Retype the data exactly, so that every line matches the original.

***** INFORMATION GIVEN *****

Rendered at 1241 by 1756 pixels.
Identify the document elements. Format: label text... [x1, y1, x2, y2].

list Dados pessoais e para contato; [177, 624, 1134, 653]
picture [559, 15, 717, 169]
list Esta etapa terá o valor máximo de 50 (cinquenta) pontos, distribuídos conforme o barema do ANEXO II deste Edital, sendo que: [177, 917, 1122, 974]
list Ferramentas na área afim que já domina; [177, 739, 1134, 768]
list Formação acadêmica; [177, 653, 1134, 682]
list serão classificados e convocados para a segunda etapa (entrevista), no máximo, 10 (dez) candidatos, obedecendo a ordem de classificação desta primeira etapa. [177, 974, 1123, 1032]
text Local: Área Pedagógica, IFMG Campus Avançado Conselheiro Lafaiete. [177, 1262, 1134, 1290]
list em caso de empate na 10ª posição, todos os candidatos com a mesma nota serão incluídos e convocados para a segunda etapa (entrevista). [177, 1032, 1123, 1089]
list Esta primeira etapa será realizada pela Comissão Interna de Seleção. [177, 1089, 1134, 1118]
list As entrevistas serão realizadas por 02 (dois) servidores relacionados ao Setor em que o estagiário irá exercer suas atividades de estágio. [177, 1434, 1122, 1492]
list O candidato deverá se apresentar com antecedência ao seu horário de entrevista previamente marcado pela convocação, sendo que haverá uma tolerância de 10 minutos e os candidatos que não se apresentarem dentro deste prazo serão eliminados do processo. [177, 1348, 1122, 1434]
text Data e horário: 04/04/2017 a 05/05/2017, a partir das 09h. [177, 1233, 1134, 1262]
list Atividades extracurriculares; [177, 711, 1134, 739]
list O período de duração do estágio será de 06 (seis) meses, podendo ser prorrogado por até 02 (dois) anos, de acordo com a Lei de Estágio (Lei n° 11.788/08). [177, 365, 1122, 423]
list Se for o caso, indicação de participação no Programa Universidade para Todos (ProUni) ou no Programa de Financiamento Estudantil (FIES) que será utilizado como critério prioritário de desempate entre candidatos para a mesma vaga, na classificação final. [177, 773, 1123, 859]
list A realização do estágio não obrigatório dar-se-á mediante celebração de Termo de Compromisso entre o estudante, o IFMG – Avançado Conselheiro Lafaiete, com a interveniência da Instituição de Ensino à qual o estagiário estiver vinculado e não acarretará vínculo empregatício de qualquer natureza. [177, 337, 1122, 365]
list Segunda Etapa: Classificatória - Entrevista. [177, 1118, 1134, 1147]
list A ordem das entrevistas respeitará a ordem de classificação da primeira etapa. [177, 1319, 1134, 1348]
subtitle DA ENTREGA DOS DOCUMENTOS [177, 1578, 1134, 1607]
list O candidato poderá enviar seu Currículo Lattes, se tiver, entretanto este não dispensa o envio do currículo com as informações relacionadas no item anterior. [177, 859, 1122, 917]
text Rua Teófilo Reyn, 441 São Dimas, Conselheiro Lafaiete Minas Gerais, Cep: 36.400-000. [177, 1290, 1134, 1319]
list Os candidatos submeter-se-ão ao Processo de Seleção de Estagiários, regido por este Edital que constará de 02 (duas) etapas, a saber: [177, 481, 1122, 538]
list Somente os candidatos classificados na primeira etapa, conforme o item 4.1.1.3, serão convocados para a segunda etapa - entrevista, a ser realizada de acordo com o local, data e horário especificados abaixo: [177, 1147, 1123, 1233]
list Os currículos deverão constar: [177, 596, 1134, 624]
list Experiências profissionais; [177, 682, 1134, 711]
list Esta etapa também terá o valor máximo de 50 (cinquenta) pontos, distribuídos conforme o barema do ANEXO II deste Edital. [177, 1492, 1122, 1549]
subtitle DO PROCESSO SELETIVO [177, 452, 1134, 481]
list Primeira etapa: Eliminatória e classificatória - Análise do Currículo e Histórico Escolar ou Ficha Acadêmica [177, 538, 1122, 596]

*****

> [EXERCISE OUTPUT]:
Rendered at 1241 by 1756 pixels.
Identify the document elements. Format: label text... [x1, y1, x2, y2].

list Dados pessoais e para contato; [177, 624, 1134, 653]
picture [559, 15, 717, 169]
list Esta etapa terá o valor máximo de 50 (cinquenta) pontos, distribuídos conforme o barema do ANEXO II deste Edital, sendo que: [177, 917, 1122, 974]
list Ferramentas na área afim que já domina; [177, 739, 1134, 768]
list Formação acadêmica; [177, 653, 1134, 682]
list serão classificados e convocados para a segunda etapa (entrevista), no máximo, 10 (dez) candidatos, obedecendo a ordem de classificação desta primeira etapa. [177, 974, 1123, 1032]
text Local: Área Pedagógica, IFMG Campus Avançado Conselheiro Lafaiete. [177, 1262, 1134, 1290]
list em caso de empate na 10ª posição, todos os candidatos com a mesma nota serão incluídos e convocados para a segunda etapa (entrevista). [177, 1032, 1123, 1089]
list Esta primeira etapa será realizada pela Comissão Interna de Seleção. [177, 1089, 1134, 1118]
list As entrevistas serão realizadas por 02 (dois) servidores relacionados ao Setor em que o estagiário irá exercer suas atividades de estágio. [177, 1434, 1122, 1492]
list O candidato deverá se apresentar com antecedência ao seu horário de entrevista previamente marcado pela convocação, sendo que haverá uma tolerância de 10 minutos e os candidatos que não se apresentarem dentro deste prazo serão eliminados do processo. [177, 1348, 1122, 1434]
text Data e horário: 04/04/2017 a 05/05/2017, a partir das 09h. [177, 1233, 1134, 1262]
list Atividades extracurriculares; [177, 711, 1134, 739]
list O período de duração do estágio será de 06 (seis) meses, podendo ser prorrogado por até 02 (dois) anos, de acordo com a Lei de Estágio (Lei n° 11.788/08). [177, 365, 1122, 423]
list Se for o caso, indicação de participação no Programa Universidade para Todos (ProUni) ou no Programa de Financiamento Estudantil (FIES) que será utilizado como critério prioritário de desempate entre candidatos para a mesma vaga, na classificação final. [177, 773, 1123, 859]
list A realização do estágio não obrigatório dar-se-á mediante celebração de Termo de Compromisso entre o estudante, o IFMG – Avançado Conselheiro Lafaiete, com a interveniência da Instituição de Ensino à qual o estagiário estiver vinculado e não acarretará vínculo empregatício de qualquer natureza. [177, 337, 1122, 365]
list Segunda Etapa: Classificatória - Entrevista. [177, 1118, 1134, 1147]
list A ordem das entrevistas respeitará a ordem de classificação da primeira etapa. [177, 1319, 1134, 1348]
subtitle DA ENTREGA DOS DOCUMENTOS [177, 1578, 1134, 1607]
list O candidato poderá enviar seu Currículo Lattes, se tiver, entretanto este não dispensa o envio do currículo com as informações relacionadas no item anterior. [177, 859, 1122, 917]
text Rua Teófilo Reyn, 441 São Dimas, Conselheiro Lafaiete Minas Gerais, Cep: 36.400-000. [177, 1290, 1134, 1319]
list Os candidatos submeter-se-ão ao Processo de Seleção de Estagiários, regido por este Edital que constará de 02 (duas) etapas, a saber: [177, 481, 1122, 538]
list Somente os candidatos classificados na primeira etapa, conforme o item 4.1.1.3, serão convocados para a segunda etapa - entrevista, a ser realizada de acordo com o local, data e horário especificados abaixo: [177, 1147, 1123, 1233]
list Os currículos deverão constar: [177, 596, 1134, 624]
list Experiências profissionais; [177, 682, 1134, 711]
list Esta etapa também terá o valor máximo de 50 (cinquenta) pontos, distribuídos conforme o barema do ANEXO II deste Edital. [177, 1492, 1122, 1549]
subtitle DO PROCESSO SELETIVO [177, 452, 1134, 481]
list Primeira etapa: Eliminatória e classificatória - Análise do Currículo e Histórico Escolar ou Ficha Acadêmica [177, 538, 1122, 596]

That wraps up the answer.